> EXERCISE: In the entries, find all lines that hold the word "install" and copy them.

Items listed in a dataset
===

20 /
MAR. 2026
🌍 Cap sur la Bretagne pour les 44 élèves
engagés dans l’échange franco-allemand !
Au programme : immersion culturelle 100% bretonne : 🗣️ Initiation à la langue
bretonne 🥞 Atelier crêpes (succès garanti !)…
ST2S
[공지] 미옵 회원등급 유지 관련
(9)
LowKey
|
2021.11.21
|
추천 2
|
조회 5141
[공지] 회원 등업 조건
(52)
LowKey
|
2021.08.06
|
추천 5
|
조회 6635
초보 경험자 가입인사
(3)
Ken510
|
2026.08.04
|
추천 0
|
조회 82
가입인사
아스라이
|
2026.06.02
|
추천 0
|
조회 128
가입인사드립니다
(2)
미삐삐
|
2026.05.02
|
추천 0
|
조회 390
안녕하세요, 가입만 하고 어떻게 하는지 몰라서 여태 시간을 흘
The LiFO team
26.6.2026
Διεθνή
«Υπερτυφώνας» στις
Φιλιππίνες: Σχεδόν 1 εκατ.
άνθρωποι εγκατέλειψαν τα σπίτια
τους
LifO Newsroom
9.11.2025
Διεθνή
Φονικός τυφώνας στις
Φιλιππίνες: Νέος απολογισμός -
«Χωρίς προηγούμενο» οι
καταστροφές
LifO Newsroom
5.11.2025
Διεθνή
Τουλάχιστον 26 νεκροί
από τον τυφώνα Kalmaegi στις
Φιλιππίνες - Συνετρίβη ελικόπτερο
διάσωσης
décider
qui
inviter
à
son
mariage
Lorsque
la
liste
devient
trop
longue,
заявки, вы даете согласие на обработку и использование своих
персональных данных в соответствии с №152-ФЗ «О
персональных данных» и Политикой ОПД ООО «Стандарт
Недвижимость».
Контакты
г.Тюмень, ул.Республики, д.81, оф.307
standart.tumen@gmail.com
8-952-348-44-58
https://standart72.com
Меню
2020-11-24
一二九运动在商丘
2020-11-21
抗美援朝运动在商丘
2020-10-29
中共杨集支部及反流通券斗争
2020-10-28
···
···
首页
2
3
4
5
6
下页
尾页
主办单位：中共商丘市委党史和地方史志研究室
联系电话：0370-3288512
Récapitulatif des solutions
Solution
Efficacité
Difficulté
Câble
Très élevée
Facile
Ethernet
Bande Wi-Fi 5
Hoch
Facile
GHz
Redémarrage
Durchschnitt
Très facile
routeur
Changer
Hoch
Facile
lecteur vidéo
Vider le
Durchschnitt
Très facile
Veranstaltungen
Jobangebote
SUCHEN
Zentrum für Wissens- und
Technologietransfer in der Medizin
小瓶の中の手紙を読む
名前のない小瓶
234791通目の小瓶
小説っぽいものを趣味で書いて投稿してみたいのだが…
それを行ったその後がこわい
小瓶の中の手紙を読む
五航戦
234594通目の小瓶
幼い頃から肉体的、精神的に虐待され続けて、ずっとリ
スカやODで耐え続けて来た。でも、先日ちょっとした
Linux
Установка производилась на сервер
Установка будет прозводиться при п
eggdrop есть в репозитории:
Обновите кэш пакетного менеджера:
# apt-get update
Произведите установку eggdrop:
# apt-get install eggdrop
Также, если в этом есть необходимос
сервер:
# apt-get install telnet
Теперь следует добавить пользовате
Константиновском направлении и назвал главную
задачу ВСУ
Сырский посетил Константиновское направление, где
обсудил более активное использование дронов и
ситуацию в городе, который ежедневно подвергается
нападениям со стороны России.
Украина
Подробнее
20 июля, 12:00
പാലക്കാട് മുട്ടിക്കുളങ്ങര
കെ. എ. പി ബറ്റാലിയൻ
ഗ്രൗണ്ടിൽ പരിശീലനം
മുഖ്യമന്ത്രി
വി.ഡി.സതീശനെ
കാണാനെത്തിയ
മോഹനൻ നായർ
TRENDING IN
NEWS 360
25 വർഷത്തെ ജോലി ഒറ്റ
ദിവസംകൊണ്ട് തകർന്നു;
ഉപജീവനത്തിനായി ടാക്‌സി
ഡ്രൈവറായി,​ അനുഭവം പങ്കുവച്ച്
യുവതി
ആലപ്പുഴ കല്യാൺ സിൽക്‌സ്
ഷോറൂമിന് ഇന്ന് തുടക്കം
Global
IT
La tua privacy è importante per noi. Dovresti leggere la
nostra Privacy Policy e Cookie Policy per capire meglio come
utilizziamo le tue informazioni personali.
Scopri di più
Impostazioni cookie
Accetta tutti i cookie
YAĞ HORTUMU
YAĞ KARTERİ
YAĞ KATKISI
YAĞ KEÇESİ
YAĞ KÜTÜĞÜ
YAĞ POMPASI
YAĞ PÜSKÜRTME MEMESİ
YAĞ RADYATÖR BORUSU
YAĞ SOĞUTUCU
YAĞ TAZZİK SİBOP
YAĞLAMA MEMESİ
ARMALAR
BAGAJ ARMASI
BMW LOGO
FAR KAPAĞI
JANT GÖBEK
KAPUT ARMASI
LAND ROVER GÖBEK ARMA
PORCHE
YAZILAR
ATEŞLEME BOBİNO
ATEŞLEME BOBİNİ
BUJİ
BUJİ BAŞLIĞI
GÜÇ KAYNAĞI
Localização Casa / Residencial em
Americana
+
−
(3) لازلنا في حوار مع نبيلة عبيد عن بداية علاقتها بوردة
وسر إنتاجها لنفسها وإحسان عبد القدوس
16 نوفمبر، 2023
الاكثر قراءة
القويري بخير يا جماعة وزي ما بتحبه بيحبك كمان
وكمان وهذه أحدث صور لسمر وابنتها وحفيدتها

===

> ANSWER BOX:
# apt-get install eggdrop
# apt-get install telnet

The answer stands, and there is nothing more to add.